Thursday, November 3, 2011

Call me crazy but $200 for a pair of jeans is CHEAP when it makes me...

Feel like a MILLION BUCKS!!! Now before you shriek and think me shallow, read on. I was wearing plus size clothes in my 20's before there were cute plus size clothes. Most of the time I could be seen in black leggings, not a flattering look for a LARGE woman, with a long shirt. Jeans were out of the question. As I stated before my weight got out of control. On more than one occasion I was in a size 26/28 bottom and 30/32 top. There is nothing worse than the horror of knowing that you are in the largest size in the Plus Size store. I mean where are you going from here?! When stores like Old Navy came along and tried to introduce a Junior Plus line I would be thrilled to lose enough weight to wear those clothes. However it was usually short lived and they didn't fit well.
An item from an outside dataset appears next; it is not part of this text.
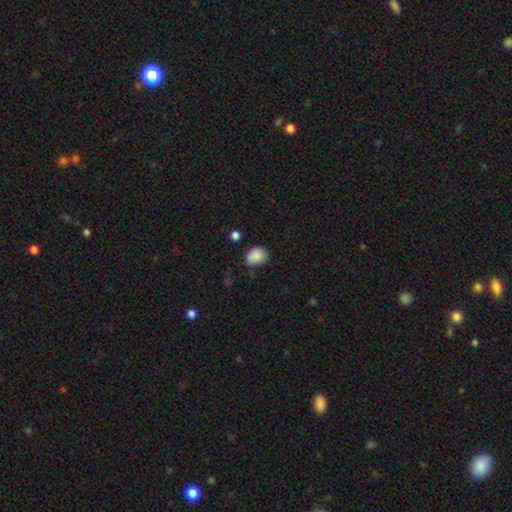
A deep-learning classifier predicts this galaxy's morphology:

There was a store, Clothestime, that had been my store when I was of  "Normal" size in High School. It was Christmas and I was out shopping alone. Anyone who has ever been morbidly obese knows that shopping alone is no fun. There is no one to help distract the stares and looks of detest on the faces of those who would rather see you locked away than out among them. That's a whole other topic. Anyway, I went into Clothestime to buy a sweater for my sister who was at best a size 6 at that time. I looked around the store and could not find the specific sweater that I wanted. I approached the counter and politely said "Excuse me" to the very thin teen who was working customer service, when she turned to answer me her young face held no concern or care of my needs, she gave me the snarled lip and the up and down once over when then her young and very ill mannered rearing manifested into "UM WE DON'T CARRY YOUR SIZE HERE!"
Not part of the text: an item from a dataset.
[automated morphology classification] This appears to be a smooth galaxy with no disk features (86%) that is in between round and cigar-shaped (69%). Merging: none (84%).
I felt as if I had been hit with brick in the face. Like I didn't know that! Thank you for pointing that out to me and everyone else. The humiliation of it all left me heartbroken and embarrassed. How could she be so rude? I do have feelings. That is just one of many encounters.
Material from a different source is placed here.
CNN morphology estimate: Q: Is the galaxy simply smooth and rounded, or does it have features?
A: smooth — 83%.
Throughout the years I have had some moments of "YES" I did it, only to fail and go back up the scale. I have watched trends and stores come and go only to know that I can't wear them however wishing that I could.
When I started my journey, I had the ultimate goal. That was to wear a pair of Miss Me jeans by this Christmas. I love those jeans and the bling!! I went shopping Monday and I bought my second pair of Silver Brand jeans in a smaller size! YAY!! All this new sizing by waist or so I thought was the waist size is very confusing to me. I havent shopped like this so I have no clue what my size is when it comes to a 32 or so on. I know what that means in a Plus Size but not at a Normal Store.
Today I go into Buckle, I am looking at the Miss Me jeans when I see that they have 33, 34, & 36. The sales girl helps me and tells me that the 36's will be too big but insist she is crazy and that she should bring them anyway. I am in a fitting room, which I fear them again another topic, with 5-6 pairs of Miss Me's and Rock Revival's. I try on the 33's a lil tight, then the 36's and I could swin around in them. The 34's were ok but in the Rock Revival's, which I decided I LOVED, the 33's I think were more suited for me. Of course they didn't have them. She returned with a 32 and I thought no I'd like to breathe. The 34's were comfortable yet not to snug and they will shrink. I was so excited to know that I wasn't wearing the biggest size in the store, I could have went into a smaller size and I was in The BUCKLE!!!!! I bought them and they were $194.53 PRICELESS!!!!